■ **Requirement A**:
Answer these questions about the Hielanman's Umbrella text, one answer per line and marked to match:
(i) Which street does the bridge carry the Central station platforms across?
(ii) How many Highlanders came to Glasgow to find work during the second phase of the Highland Clearances?
(iii) On which street was the replacement St Columba's building, the 'Highland Cathedral', constructed?
■ **Requirement B**:
Summarize the Hielanman's Umbrella text in two sentences.
■ **Requirement C**:
Please write the next part of the Hielanman's Umbrella text, picking up after its final sentence.

■ **Page extract**:
Landmark in Glasgow, Scotland

The Hielanman's Umbrella (Highlandman's Umbrella) is a landmark in the centre of Glasgow, Scotland. It is the local Glaswegian nickname for the glass walled railway bridge which carries the platforms of Glasgow Central station across Argyle Street. It is built in Victorian style.

==History==
Due to the forced displacement of people during the second phase of the Highland Clearances in the 19th century, 30,000 Highlanders who spoke Scottish Gaelic, but not English, came to Glasgow to find work. When arriving in the city they were housed in many different areas of Glasgow. The Highlanders predominantly found work within domestic service in areas like Park Circus or in one of the many industries, where they would work, for example, for the river ferries.

St Columba's Church of Scotland, a prominent local landmark serving the Gaelic community (originally established in 1770), was located on Hope Street from 1839 until being demolished in the early 1900s for the expansion of Central Station, which included the widening of the bridge over Argyle Street (a few yards south of the church) to accommodate more lines. Although an impressive replacement building – known as the 'Highland Cathedral' – was constructed further west on St. Vincent Street, a close association with the environs of the old church persisted. There was also another Gaelic (Free Church) congregation based nearby, initially at Gordon Street (from 1824 to 1886) then Waterloo Street (from 1886 until 1957).

■ **Extracted entries**:
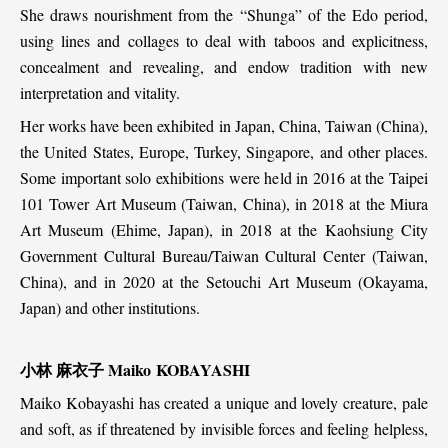
She draws nourishment from the “Shunga” of the Edo period,
using lines and collages to deal with taboos and explicitness,
concealment and revealing, and endow tradition with new
interpretation and vitality.
Her works have been exhibited in Japan, China, Taiwan (China),
the United States, Europe, Turkey, Singapore, and other places.
Some important solo exhibitions were held in 2016 at the Taipei
101 Tower Art Museum (Taiwan, China), in 2018 at the Miura
Art Museum (Ehime, Japan), in 2018 at the Kaohsiung City
Government Cultural Bureau/Taiwan Cultural Center (Taiwan,
China), and in 2020 at the Setouchi Art Museum (Okayama,
Japan) and other institutions.
小林
麻衣子
Maiko KOBAYASHI
Maiko Kobayashi has created a unique and lovely creature, pale
and soft, as if threatened by invisible forces and feeling helpless,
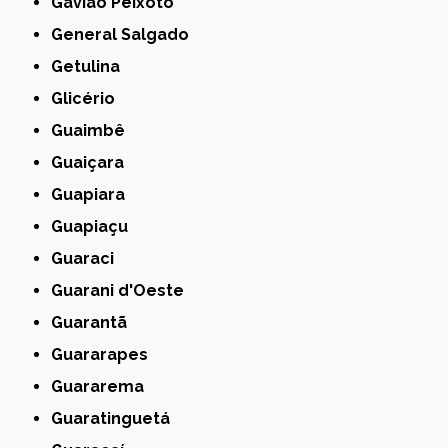
Gavião Peixoto
General Salgado
Getulina
Glicério
Guaimbê
Guaiçara
Guapiara
Guapiaçu
Guaraci
Guarani d'Oeste
Guarantã
Guararapes
Guararema
Guaratinguetá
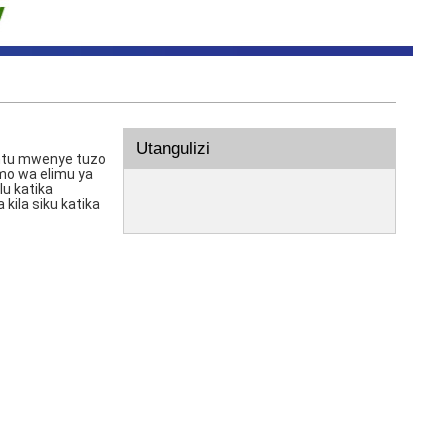
Utangulizi
 mtu mwenye tuzo
mo wa elimu ya
lu katika
ila siku katika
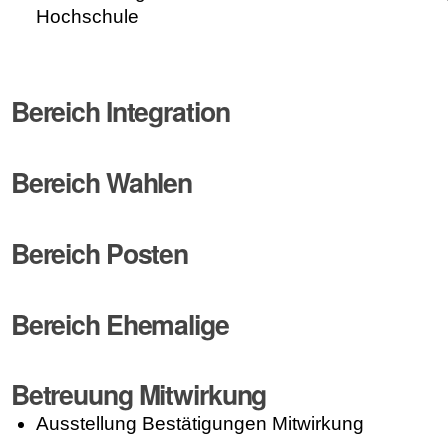
Hochschule
Bereich Integration
Bereich Wahlen
Bereich Posten
Bereich Ehemalige
Betreuung Mitwirkung
Ausstellung Bestätigungen Mitwirkung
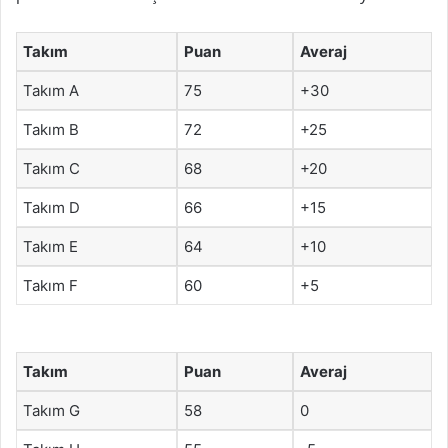
Takım
Puan
Averaj
Takım A
75
+30
Takım B
72
+25
Takım C
68
+20
Takım D
66
+15
Takım E
64
+10
Takım F
60
+5
Takım
Puan
Averaj
Takım G
58
0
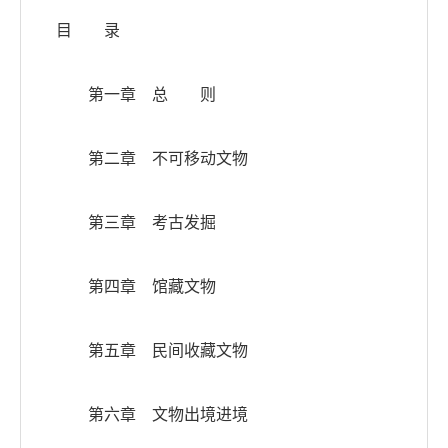
目 录
第一章 总 则
第二章 不可移动文物
第三章 考古发掘
第四章 馆藏文物
第五章 民间收藏文物
第六章 文物出境进境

■ **Task answer A**:
(i) Argyle Street
(ii) 30,000
(iii) St. Vincent Street

■ **Task answer B**:
The Hielanman's Umbrella is the Glaswegian nickname for the glass-walled Victorian railway bridge that carries the platforms of Glasgow Central station across Argyle Street. During the Highland Clearances, 30,000 Gaelic-speaking Highlanders came to Glasgow for work, and their St Columba's Church on Hope Street was demolished in the early 1900s to widen that bridge, though a close association with the old church's surroundings persisted.

■ **Task answer C**:
Over many years Highlanders continued to arrive and began to keep in touch by meeting under the bridge, mostly at weekends. With the city's inclement weather and the meeting of the Highlanders it came to be known as the Hielanman's Umbrella. At the meetings they would share news and gossip from the homelands and of events in the city. The first long-distance television pictures transmitted in the UK were sent to Glasgow Central Station in 1927. The Umbrella tradition reached its height in the 1920s and '30s, however, due to the Second World War and the resulting blackout, the tradition of meeting under the bridge died out.

===Recent Development===
Glasgow Central Station and the Hielanman's Umbrella has been renovated several times. In 1998, the bridge was substantially refurbished by Railtrack (which later became Network Rail in 2002) in line with the rest of the station - its distinctive Venetian style windows were reglazed, and the gold "Central Station" lettering was applied. Efforts were also made to improve the environment underneath the bridge to encourage retailers back into the shop units - high powered lighting and extractor fans were installed. The street level entrances to Central Station under the bridge were also upgraded.

In 2001, a new entrance to the burgeoning Arches nightclub and restaurant complex was added under the bridge which led to the level of pedestrian footfall increasing markedly. In 2015 The Hielanman's Umbrella, as part of the Glasgow Central Station, won the Scottish Design Award.

In November 2019, a ten-year-regeneration plan for the Glasgow city centre was announced, including a plan of turning the Hielanman's Umbrella into a light and attractive station lobby.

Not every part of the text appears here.